AI Investments and Workforce Concerns

While cutting jobs on one hand, Amazon is also aggressively expanding its AI investments on the other. The company is investing heavily in AI across retail, logistics, and advertising. Executives at Amazon have also asked teams to adopt AI tools to automate routine tasks and streamline operations. Some employees worry this could lead to further role reductions, a concern Jassy himself acknowledged last year when he said AI could help “reduce” the company’s workforce over time.

Jassy’s Defense of AI Spending

Recently, Amazon CEO Andy Jassy said that investors should not worry about Amazon’s heavy spending on AI, arguing that it will drive long-term growth.

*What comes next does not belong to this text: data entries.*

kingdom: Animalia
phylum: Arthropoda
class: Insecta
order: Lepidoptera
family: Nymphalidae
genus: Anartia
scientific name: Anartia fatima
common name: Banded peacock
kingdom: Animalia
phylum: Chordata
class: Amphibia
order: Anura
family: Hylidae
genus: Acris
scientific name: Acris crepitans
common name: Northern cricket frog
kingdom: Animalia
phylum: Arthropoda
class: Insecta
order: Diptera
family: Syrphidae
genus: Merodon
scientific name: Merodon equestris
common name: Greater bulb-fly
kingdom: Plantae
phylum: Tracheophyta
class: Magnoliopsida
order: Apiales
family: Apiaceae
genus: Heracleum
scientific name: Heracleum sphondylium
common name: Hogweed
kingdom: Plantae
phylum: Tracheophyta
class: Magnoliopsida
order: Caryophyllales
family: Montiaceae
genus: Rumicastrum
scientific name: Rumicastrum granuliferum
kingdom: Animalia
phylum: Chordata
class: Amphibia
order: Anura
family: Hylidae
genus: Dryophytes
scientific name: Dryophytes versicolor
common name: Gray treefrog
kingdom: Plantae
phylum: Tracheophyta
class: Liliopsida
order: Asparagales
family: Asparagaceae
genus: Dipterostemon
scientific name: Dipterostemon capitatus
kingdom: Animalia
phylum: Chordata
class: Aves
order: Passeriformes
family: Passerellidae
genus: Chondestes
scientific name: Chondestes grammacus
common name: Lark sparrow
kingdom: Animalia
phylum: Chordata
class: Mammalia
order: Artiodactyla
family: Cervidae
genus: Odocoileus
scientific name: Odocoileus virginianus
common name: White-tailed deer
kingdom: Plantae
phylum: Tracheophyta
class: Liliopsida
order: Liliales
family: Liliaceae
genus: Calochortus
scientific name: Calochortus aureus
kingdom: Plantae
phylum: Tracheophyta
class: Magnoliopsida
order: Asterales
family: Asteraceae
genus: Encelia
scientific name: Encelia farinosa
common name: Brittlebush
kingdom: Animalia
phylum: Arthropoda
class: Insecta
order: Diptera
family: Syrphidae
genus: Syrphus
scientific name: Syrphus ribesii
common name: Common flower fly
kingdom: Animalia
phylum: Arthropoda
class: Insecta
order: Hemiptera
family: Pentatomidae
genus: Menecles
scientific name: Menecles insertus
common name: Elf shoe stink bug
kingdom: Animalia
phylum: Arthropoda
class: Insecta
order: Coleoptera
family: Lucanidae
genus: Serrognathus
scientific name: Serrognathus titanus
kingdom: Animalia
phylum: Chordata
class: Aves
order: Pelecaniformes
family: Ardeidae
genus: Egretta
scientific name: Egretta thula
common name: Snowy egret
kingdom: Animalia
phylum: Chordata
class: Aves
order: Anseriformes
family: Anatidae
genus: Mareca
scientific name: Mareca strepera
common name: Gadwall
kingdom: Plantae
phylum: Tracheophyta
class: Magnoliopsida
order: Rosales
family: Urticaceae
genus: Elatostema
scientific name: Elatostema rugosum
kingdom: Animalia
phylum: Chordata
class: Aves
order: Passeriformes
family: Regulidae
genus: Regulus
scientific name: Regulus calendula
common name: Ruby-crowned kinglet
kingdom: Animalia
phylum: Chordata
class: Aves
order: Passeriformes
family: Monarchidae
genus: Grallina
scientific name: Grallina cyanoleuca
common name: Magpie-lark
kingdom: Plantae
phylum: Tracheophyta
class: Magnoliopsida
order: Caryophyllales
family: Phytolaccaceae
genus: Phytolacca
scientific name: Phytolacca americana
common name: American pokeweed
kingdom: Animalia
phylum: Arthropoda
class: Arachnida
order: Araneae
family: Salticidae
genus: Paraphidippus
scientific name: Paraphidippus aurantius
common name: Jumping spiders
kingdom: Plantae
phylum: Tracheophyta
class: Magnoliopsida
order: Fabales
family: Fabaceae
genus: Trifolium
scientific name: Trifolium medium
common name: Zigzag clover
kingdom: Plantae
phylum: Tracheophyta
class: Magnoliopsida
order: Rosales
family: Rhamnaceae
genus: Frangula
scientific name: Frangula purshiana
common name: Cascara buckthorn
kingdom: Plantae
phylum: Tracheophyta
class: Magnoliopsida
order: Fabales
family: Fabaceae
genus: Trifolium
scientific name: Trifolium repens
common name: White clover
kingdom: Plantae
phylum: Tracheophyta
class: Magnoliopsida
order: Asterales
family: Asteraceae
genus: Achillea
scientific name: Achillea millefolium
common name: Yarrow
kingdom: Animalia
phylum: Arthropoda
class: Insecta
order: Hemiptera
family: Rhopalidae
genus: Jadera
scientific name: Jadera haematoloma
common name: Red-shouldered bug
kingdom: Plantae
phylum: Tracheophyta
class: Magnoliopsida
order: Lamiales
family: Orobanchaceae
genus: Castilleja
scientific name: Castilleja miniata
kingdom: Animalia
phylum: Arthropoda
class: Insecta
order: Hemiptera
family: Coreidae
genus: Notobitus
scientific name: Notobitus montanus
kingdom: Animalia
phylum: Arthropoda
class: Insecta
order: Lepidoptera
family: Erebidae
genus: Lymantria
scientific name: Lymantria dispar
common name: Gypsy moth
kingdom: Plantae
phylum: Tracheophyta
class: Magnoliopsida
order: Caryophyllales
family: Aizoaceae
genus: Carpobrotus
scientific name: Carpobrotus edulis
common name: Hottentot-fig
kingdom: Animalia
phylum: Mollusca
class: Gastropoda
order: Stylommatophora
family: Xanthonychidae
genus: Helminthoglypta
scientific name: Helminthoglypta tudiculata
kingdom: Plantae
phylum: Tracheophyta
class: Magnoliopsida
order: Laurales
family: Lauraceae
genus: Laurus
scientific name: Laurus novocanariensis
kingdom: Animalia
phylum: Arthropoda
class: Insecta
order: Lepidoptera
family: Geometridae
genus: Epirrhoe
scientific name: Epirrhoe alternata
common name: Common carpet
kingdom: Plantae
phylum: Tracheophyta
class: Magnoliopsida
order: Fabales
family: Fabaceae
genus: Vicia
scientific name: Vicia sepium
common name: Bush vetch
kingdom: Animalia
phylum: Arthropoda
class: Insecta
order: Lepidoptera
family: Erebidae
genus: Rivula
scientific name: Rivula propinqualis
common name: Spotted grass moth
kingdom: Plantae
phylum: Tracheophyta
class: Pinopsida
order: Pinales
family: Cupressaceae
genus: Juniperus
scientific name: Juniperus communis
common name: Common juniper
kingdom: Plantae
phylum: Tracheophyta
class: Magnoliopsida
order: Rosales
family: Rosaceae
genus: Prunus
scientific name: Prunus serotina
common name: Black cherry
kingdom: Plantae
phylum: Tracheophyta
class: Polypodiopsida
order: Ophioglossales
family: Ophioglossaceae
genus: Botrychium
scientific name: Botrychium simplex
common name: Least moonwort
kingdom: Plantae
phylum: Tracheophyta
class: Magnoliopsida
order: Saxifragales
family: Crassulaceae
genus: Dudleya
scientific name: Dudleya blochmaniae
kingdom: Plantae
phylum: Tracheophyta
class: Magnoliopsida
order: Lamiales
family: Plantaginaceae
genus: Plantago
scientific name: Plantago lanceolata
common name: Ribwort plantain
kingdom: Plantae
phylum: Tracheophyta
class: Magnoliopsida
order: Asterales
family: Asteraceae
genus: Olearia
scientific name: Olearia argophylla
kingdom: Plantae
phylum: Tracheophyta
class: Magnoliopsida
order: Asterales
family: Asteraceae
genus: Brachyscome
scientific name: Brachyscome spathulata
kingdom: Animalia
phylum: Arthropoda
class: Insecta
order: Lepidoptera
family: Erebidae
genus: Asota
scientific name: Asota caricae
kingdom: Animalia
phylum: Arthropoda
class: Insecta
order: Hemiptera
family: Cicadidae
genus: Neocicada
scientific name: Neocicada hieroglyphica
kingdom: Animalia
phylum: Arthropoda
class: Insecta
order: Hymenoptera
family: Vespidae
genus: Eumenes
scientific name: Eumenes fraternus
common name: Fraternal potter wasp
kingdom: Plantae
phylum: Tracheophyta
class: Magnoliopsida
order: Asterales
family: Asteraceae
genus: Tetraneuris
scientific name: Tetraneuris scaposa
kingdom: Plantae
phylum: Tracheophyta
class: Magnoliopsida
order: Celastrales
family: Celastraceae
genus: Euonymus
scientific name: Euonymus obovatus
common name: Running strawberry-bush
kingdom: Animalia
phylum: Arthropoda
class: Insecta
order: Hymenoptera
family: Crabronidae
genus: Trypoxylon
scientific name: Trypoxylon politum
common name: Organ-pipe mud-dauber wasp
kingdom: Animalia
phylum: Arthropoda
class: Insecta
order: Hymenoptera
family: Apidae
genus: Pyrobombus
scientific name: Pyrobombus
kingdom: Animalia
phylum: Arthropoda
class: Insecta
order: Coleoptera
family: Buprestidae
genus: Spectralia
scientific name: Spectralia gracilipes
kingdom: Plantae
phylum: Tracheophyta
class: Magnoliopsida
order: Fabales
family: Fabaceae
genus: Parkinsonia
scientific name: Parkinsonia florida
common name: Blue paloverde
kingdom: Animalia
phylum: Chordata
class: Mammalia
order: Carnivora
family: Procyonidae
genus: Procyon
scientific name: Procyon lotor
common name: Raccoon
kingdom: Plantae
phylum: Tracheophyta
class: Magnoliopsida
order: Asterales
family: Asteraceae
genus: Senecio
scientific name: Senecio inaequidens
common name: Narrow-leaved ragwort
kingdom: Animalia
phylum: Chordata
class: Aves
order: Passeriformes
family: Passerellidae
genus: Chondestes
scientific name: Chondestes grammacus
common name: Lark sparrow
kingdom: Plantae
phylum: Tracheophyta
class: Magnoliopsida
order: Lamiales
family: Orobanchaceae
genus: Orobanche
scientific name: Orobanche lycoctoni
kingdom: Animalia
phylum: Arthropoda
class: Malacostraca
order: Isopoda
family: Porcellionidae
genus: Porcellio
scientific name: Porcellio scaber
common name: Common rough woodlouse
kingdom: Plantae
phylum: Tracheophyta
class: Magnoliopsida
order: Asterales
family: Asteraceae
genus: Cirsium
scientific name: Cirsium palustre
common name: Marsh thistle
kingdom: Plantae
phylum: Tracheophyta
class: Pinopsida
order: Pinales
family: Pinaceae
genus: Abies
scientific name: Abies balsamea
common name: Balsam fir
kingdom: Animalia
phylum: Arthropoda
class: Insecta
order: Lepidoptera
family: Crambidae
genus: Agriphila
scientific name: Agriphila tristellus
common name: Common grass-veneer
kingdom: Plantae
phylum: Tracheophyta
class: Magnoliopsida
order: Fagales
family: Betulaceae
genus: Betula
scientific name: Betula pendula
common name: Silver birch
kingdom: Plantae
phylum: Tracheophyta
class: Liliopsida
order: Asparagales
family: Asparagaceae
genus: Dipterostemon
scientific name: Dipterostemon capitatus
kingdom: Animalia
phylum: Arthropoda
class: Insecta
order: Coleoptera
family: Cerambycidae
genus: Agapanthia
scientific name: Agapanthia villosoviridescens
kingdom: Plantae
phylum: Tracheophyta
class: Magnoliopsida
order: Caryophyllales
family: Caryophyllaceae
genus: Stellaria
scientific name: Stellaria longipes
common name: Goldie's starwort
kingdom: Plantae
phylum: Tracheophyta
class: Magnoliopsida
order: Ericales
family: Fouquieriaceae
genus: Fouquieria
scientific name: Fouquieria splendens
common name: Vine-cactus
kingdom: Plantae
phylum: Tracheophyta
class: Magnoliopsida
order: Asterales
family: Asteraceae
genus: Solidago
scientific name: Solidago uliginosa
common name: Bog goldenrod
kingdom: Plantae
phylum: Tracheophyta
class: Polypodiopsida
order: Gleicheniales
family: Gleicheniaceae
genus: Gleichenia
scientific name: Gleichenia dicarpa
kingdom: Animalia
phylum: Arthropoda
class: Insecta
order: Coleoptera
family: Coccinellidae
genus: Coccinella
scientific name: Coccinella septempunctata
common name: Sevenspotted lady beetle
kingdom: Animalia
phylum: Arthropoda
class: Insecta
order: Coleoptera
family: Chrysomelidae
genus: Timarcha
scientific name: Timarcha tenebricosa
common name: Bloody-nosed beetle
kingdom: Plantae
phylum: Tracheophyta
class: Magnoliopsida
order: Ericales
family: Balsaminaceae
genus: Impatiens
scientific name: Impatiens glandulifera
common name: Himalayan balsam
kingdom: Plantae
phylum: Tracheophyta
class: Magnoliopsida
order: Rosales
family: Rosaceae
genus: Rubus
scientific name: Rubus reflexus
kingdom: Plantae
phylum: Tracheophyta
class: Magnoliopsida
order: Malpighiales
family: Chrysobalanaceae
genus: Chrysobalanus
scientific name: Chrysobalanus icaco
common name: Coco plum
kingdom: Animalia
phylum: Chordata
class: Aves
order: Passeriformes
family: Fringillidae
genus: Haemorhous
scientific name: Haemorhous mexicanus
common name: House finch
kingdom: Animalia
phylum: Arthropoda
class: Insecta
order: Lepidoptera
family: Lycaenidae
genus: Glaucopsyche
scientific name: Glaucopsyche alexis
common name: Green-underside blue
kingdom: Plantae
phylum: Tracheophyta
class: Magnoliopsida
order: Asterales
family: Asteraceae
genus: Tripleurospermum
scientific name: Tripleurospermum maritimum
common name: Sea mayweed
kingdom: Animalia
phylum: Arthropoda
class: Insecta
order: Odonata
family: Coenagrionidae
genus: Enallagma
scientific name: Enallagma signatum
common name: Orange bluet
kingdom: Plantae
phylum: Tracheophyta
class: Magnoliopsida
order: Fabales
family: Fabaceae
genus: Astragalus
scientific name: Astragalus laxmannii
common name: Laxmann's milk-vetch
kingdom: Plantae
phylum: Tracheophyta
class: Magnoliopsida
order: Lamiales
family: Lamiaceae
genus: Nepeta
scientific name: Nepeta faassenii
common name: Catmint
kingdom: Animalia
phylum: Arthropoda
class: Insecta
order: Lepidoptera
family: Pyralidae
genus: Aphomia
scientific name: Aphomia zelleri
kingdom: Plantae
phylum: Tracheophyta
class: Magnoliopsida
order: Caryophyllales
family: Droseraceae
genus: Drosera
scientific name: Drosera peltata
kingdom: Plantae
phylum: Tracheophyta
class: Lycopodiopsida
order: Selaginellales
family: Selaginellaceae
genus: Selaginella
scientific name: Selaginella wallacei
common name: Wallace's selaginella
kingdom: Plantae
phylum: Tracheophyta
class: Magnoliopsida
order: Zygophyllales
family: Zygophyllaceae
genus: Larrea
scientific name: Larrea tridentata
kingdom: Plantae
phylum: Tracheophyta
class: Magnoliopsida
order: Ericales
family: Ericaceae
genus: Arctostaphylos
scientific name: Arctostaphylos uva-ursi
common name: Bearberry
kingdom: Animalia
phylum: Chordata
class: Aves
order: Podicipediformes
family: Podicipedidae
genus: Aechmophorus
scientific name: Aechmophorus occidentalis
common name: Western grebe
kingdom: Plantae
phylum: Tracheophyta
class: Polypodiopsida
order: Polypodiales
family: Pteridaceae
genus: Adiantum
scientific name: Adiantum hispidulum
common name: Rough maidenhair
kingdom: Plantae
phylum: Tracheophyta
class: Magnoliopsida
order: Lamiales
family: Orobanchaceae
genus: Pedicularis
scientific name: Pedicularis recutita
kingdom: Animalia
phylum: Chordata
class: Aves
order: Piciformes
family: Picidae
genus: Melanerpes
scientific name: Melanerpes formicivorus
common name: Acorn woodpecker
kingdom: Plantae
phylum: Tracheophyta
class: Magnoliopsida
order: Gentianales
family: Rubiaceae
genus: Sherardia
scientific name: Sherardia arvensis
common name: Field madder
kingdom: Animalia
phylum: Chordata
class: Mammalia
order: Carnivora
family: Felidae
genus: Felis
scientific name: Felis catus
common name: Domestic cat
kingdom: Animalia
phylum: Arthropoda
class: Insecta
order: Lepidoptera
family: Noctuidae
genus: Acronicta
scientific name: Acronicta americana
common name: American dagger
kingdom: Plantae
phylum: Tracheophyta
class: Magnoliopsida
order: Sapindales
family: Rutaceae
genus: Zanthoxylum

Speaking on “Mad Money,” Jassy said the company’s large investments in AI infrastructure are necessary and are exactly why investors will be rewarded over time. Jassy described AI as a major turning point in technology. “We believe that AI is the biggest technology transformation in our lifetimes,” he said. “It’s going to reinvent every single customer experience we know and altogether new ones we never imagined.” Jassy added that the scale of Amazon’s investment reflects the size of the opportunity.

Amazon said earlier this year that it plans to invest $200 billion in capital expenditure, largely focused on AI infrastructure such as data centers. The announcement initially caused concern in the market, with shares falling after the company’s earnings report. However, the stock later recovered and has since reached new highs. Jassy said such spending is necessary when the opportunity is large. “When you have shifts that are this momentous … you want to bet big,” he said.